Author: Munir Ahmed Badini

“Why am I losing my heart? Why am I in tears? Why do my feet tremble? It is the very nature of our relationships and all of these are based on falsehood. Yet, we need them. Man is forlorn; mother is dying; she is alone and so am I”

He looked at his mother who was about to breathe her last. He closed the book and strolled towards the foot of her bed. Wearing the oxygen mask on her nose, she was breathing unevenly. Murad was concerned about the unsteadiness of her breath. A fortnight back when she was shifted into this small hospital room, he didn’t know what exactly had happened to her; whether it was a severe attack of paralysis or something else. The only thing he could figure out was that she was unconscious and breathing slower than usual. Only the doctor knew what had happened to her. She was in her seventies or eighties and had obviously lived a long life and now her death was inevitable. He was mentally prepared for the news yet he didn’t know when she would be taking her last breath. Her pulse was still throbbing; therefore, he was supposed to stay there till she was declared dead. Fifteen days had passed so far. Heaven knew for how many more days he would have to stay there. Murad didn’t know a thing. But now she was breathing unsteadily which made Murad a little concerned. Sanding at her feet, he scanned her thoroughly. Her face had turned pale and all her wrinkles had disappeared. Her hair had been combed back. Murad looked at her face. “Mother is dying,” he whispered to himself and closed his eyes. He could not gather the courage to see her like this. Finally, he heaved himself up and decided to go to the Nurse’s Room at the end of the corridor and ask her to come and examine his mother. But, she was dying so peacefully that he didn’t want a nurse to come and interrupt her peace. Now wasn’t the time for medicines and injections for that frail body. She was to die anyways at any cost. He thought to himself that it was better he stayed and saw how things unfolded.

Murad looked at his watch. It was a quarter to two in the night. The pale light of the electric bulb continuously kept falling on his mother’s face. He strolled towards the window and looked outside. He trailed his eyes all the way from the quite lush green lawn to the medical stores of the hospital that stood a few steps ahead of the lawn. A high voltage bulb was shedding its light everywhere. But nobody was there. There were only stars twinkling in the night sky. He fixed his gaze there for quite some time. Neither did he feel like crying nor did he want to console himself. He simply kept gazing outside. He wanted to continuously stand up there and never turn back lest his footfalls interrupted his mother’s peaceful slumber.

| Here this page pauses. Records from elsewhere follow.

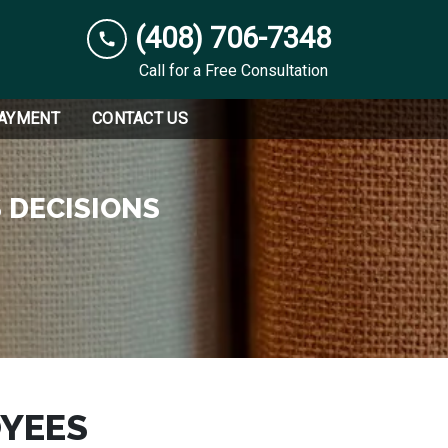
(408) 706-7348
Call for a Free Consultation
PAYMENT
CONTACT US
 DECISIONS
YEES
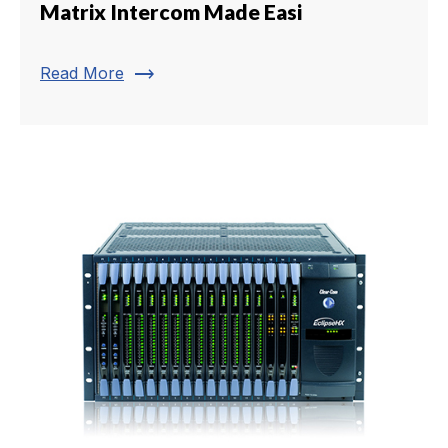
Matrix Intercom Made Easi
trending_flat
Read More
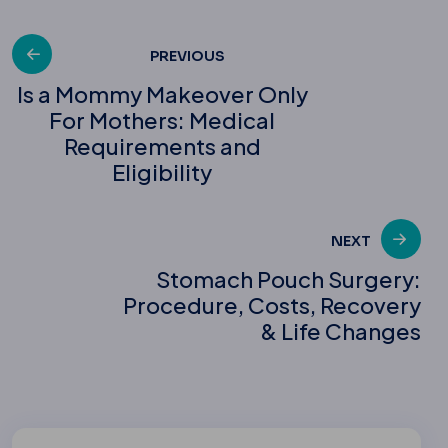
Post
PREVIOUS
Is a Mommy Makeover Only
For Mothers: Medical
navigation
Requirements and
Eligibility
NEXT
Stomach Pouch Surgery:
Procedure, Costs, Recovery
& Life Changes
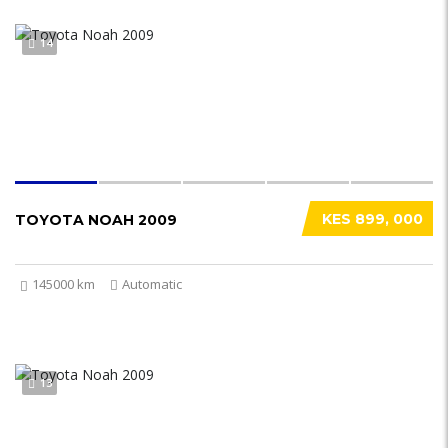
14
KES 899, 000
TOYOTA NOAH 2009
145000 km
Automatic
13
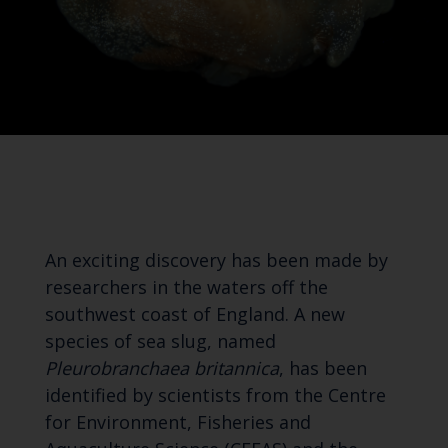
An exciting discovery has been made by
researchers in the waters off the
southwest coast of England. A new
species of sea slug, named
Pleurobranchaea britannica
, has been
identified by scientists from the Centre
for Environment, Fisheries and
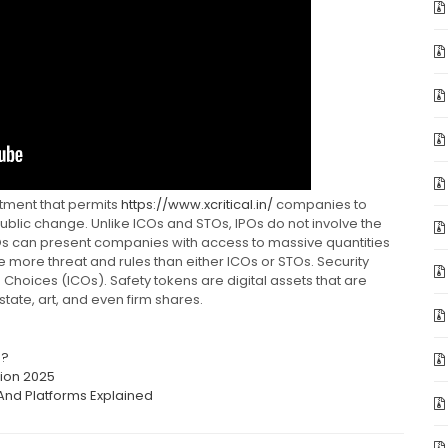
estment that permits
https://www.xcritical.in/
companies to
ublic change. Unlike ICOs and STOs, IPOs do not involve the
POs can present companies with access to massive quantities
lve more threat and rules than either ICOs or STOs. Security
n Choices (ICOs). Safety tokens are digital assets that are
tate, art, and even firm shares.
s?
tion 2025
And Platforms Explained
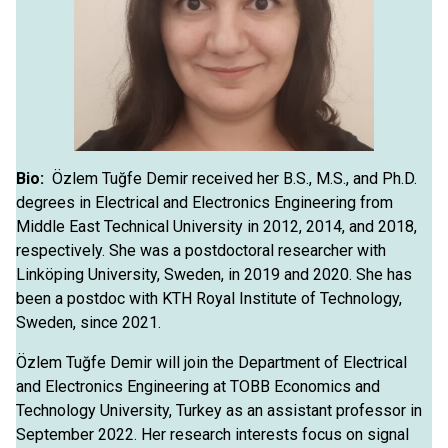
Bio:
Özlem Tuğfe Demir received her B.S., M.S., and Ph.D.
degrees in Electrical and Electronics Engineering from
Middle East Technical University in 2012, 2014, and 2018,
respectively. She was a postdoctoral researcher with
Linköping University, Sweden, in 2019 and 2020. She has
been a postdoc with KTH Royal Institute of Technology,
Sweden, since 2021.
Özlem Tuğfe Demir will join the Department of Electrical
and Electronics Engineering at TOBB Economics and
Technology University, Turkey as an assistant professor in
September 2022. Her research interests focus on signal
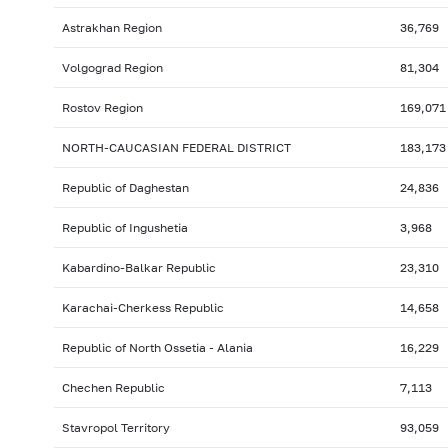
Astrakhan Region
36,769
Volgograd Region
81,304
Rostov Region
169,071
NORTH-CAUCASIAN FEDERAL DISTRICT
183,173
Republic of Daghestan
24,836
Republic of Ingushetia
3,968
Kabardino-Balkar Republic
23,310
Karachai-Cherkess Republic
14,658
Republic of North Ossetia - Alania
16,229
Chechen Republic
7,113
Stavropol Territory
93,059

But he softly strolled back and sat on the stool at her foot and started to read his book again. What was he reading? He couldn’t know himself. He had his eyes fixed on the book but it was almost as if they weren’t moving.

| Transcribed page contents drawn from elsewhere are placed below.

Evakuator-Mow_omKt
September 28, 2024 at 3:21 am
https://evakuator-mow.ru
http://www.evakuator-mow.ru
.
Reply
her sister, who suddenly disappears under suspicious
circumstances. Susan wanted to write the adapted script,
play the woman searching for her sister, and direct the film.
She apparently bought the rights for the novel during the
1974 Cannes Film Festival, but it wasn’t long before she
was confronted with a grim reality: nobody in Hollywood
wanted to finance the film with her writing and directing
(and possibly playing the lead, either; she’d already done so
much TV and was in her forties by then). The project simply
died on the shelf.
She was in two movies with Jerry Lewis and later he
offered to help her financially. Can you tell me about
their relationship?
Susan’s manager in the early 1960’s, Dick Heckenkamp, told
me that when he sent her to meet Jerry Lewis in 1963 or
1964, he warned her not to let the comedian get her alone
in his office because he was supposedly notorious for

He put the book on his lap and gazed at his mother, fixating over the nature of his relationship with his mother.

“She has given birth to me. But neither can I recall it nor can she. My relationship with her is nothing but an illusion. What is the name of that chasm that is going to set me apart from my dying mother? Does there exist anything that has bonded us together? I don’t think such a thing exists. The body that has given birth to me is now dying and all I want is just to sit at her foot and see her die peacefully. Do I really want her dead? Where is that knot that had tied me to her? Isn’t a man alone in the world all these human connections? Has nature bestowed them upon us or have we created them ourselves? Nature has given birth to all of us. We all will pass through old age and die eventually. Though, naturally there is no pain, as humans we do feel it. My mother bore me and now she is dying because it is the law of the nature. Why am I losing my heart? Why am I in tears? Why do my feet tremble? It is the very nature of our relationships and all of these are based on falsehood; they are nothing but betrayal. Yet, we need them. Man is forlorn; mother is dying; she is alone and so am I. I wonder why we can’t endure the agony of separation. Indeed, no grief is bigger than that of separation.”

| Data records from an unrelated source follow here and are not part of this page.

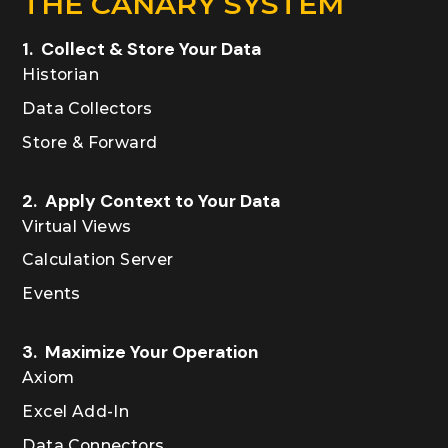
THE CANARY SYSTEM
1. Collect & Store Your Data
Historian
Data Collectors
Store & Forward
2. Apply Context to Your Data
Virtual Views
Calculation Server
Events
3. Maximize Your Operation
Axiom
Excel Add-In
Data Connectors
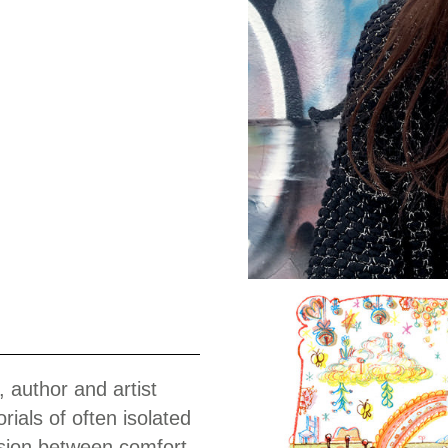
Work
, author and artist
ials of often isolated
ension between comfort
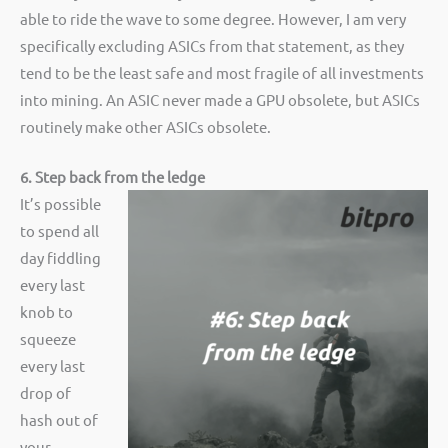
able to ride the wave to some degree. However, I am very
specifically excluding ASICs from that statement, as they
tend to be the least safe and most fragile of all investments
into mining. An ASIC never made a GPU obsolete, but ASICs
routinely make other ASICs obsolete.
6. Step back from the ledge
It’s possible
to spend all
day fiddling
every last
knob to
squeeze
every last
drop of
hash out of
your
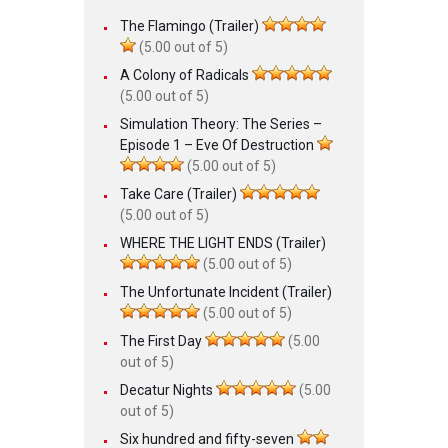
The Flamingo (Trailer)
(5.00 out of 5)
A Colony of Radicals
(5.00 out of 5)
Simulation Theory: The Series –
Episode 1 – Eve Of Destruction
(5.00 out of 5)
Take Care (Trailer)
(5.00 out of 5)
WHERE THE LIGHT ENDS (Trailer)
(5.00 out of 5)
The Unfortunate Incident (Trailer)
(5.00 out of 5)
The First Day
(5.00
out of 5)
Decatur Nights
(5.00
out of 5)
Six hundred and fifty-seven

Murad wiped away his tears. He felt enormous strength and courage in himself. He wondered how he got that strength amidst all the weakness. Now he stood erect like a rock against the flood of grief and parting. “Where has this strength come from? It is not that I have solaced myself over mother’s expected death.” He felt real strength in himself. People often feel such strength when the feeling of parting and separation weighs upon them. The strength he gathered was not an attribute of a man but a divine one which helped him overcome all sorrows of partings. “It is a peculiar facet of man’s nature that always helps him stay unshaken and undefeated. Actually, a man is unbreakable; there are several reasons for him breaking apart though. But at the end, he endures everything.” This very thought turned Murad strong. He was quite amazed at how a while earlier he couldn’t move his feet but now he was pacing the room with quick steps. When he turned back in a while he found out that she had stopped taking long breaths. Her face looked divinely serene as that of a child’s after incessant crying. He had now fallen asleep on her mother’s lap.

This Balochi short story has been translated into English by Fazal Baloch

Published in Daily Times, November 7th 2017.